_SUPPLIED TEXT_

_ _ _ _ _

UK DIY News
Obituary: Richard Block
Richard Block, co-founder of B&Q, died on February 19 2023. He was 80.
His involvement in the DIY trade came about in the late 1960s, because he was unhappy working in market research for the pharmaceuticals company Warner Lambert. “Every year they seemed to make 10% of the staff redundant,” he recalled years later. “I was 27, and I thought I needed something else to do.”
His brother-in-law David Quayle was also restless in his job with Marley Tiles, which owned a chain of traditional town-centre DIY shops. He had seen the new out-of-town self-service DIY stores which had opened on the continent, and he was keen to try the concept in Britain. He asked Richard to join him in the new venture; “and I didn’t need much persuading.”
The first Block & Quayle store opened in a former cinema in Southampton in March 1969, and was an instant success; over the first Easter period sales were more than £1,000 a day. Some products ran out of stock, and Richard, who was in charge of buying, was busy chasing suppliers for immediate replenishment. “They couldn’t understand that we could sell goods that fast, and that they had to get more stock to us quickly,” he said. Although the initial trading style was Block & Quayle, the business quickly became known solely by the initials.
B&Q also pioneered seven-day trading, despite the Sunday trading law. “The council threatened us with a £25 fine every Sunday,” said Richard. “We thought that sounded reasonable.”
Two more stores opened very soon, and by 1971, B&Q’s total sales were nearly £124,000 (about £1.7m in 2023 money). Richard remembered the time as “immense fun”; but five years later, he decided he had had enough, and he left in 1976: “It became less enjoyable with the pressure of growth,” he said in 1999. “But I still have pride – and wonder – at what B&Q is today. I still feel it is based on the same principles: looking after staff, advanced training. There’s almost a family atmosphere in the stores.”

_ _ _ _ _

Reproduce the Richard Block obituary starting at "The first Block" and ending at "by the initials.", but change "cinema" to "warehouse".

_ _ _ _ _

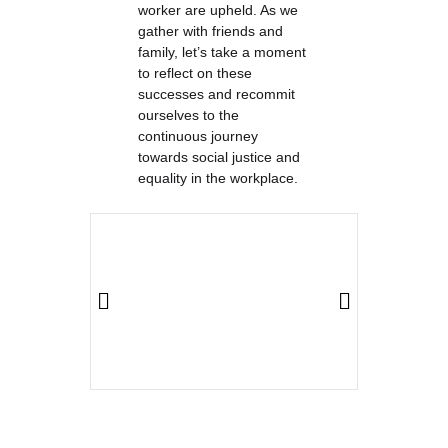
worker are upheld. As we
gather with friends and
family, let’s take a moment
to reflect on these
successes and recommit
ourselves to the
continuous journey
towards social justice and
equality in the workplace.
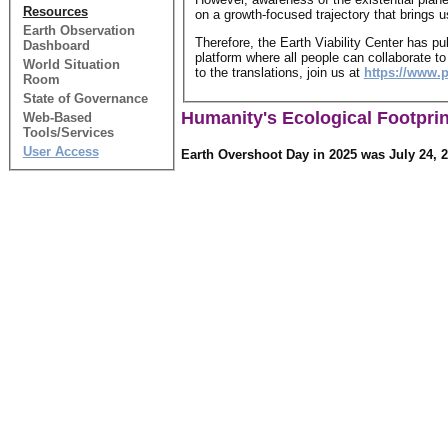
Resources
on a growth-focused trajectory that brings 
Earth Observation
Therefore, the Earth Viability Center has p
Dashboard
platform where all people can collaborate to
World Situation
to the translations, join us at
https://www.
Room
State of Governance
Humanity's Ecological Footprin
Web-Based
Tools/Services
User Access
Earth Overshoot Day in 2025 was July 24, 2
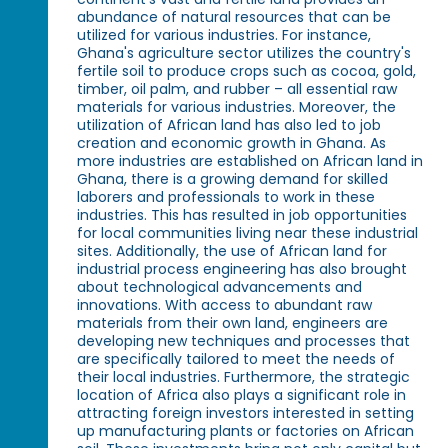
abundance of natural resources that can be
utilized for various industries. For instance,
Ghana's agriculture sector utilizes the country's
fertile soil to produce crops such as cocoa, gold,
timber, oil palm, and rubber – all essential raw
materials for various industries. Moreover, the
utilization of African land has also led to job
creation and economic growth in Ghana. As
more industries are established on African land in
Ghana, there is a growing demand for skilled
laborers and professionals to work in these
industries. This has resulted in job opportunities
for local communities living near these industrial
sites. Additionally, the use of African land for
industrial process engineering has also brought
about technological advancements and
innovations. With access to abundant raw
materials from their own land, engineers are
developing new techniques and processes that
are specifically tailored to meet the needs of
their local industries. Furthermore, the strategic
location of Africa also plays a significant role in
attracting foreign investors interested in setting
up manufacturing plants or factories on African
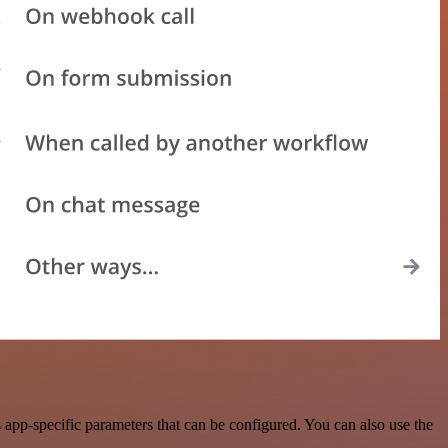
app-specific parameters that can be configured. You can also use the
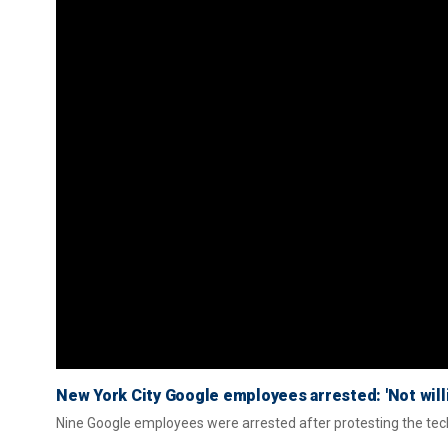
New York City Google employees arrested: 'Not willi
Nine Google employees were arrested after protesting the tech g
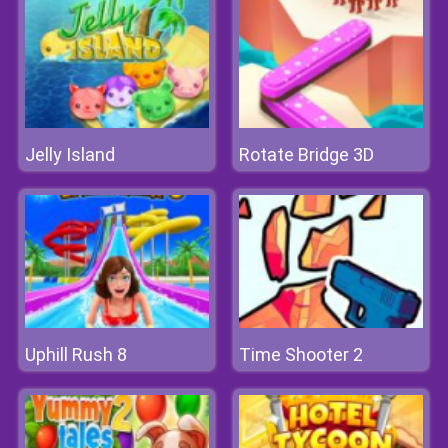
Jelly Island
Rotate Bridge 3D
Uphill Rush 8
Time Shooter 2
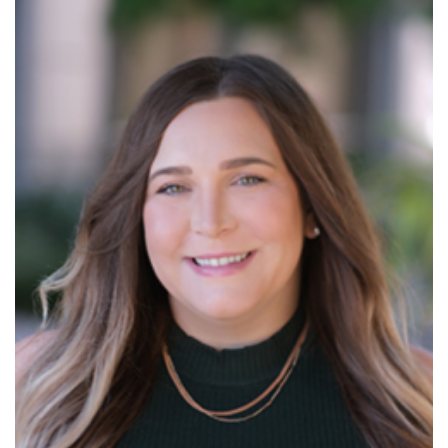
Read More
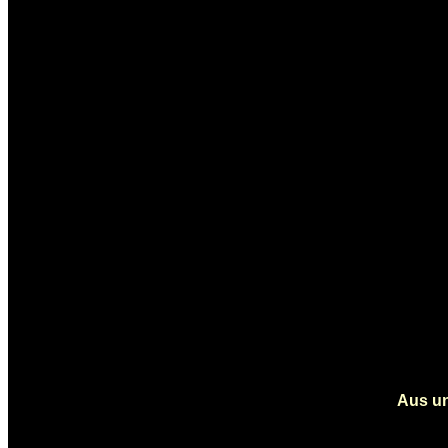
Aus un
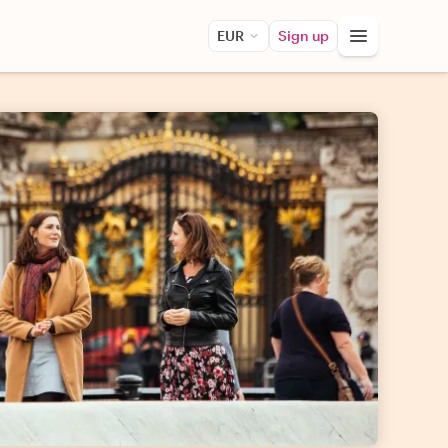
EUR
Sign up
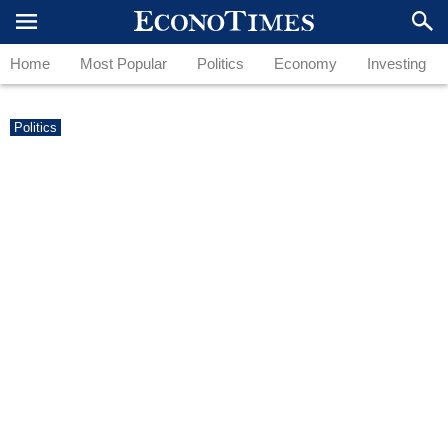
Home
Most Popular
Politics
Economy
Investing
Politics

_ _ _ _ _

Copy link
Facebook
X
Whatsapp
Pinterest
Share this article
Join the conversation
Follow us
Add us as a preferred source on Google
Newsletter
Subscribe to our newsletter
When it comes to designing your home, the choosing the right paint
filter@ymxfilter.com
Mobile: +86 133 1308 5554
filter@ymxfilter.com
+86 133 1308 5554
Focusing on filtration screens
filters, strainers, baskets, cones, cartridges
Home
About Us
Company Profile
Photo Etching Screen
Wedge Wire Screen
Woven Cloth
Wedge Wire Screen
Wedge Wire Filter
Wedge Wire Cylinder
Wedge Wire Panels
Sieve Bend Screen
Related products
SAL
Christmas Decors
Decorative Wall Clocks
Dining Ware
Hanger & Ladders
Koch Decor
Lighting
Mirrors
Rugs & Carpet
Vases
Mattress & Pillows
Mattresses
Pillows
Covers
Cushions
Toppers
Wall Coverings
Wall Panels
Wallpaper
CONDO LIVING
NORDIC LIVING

_ _ _ _ _

_REPLY TO THE TASK_
The first Block & Quayle store opened in a former warehouse in Southampton in March 1969, and was an instant success; over the first Easter period sales were more than £1,000 a day. Some products ran out of stock, and Richard, who was in charge of buying, was busy chasing suppliers for immediate replenishment. “They couldn’t understand that we could sell goods that fast, and that they had to get more stock to us quickly,” he said. Although the initial trading style was Block & Quayle, the business quickly became known solely by the initials.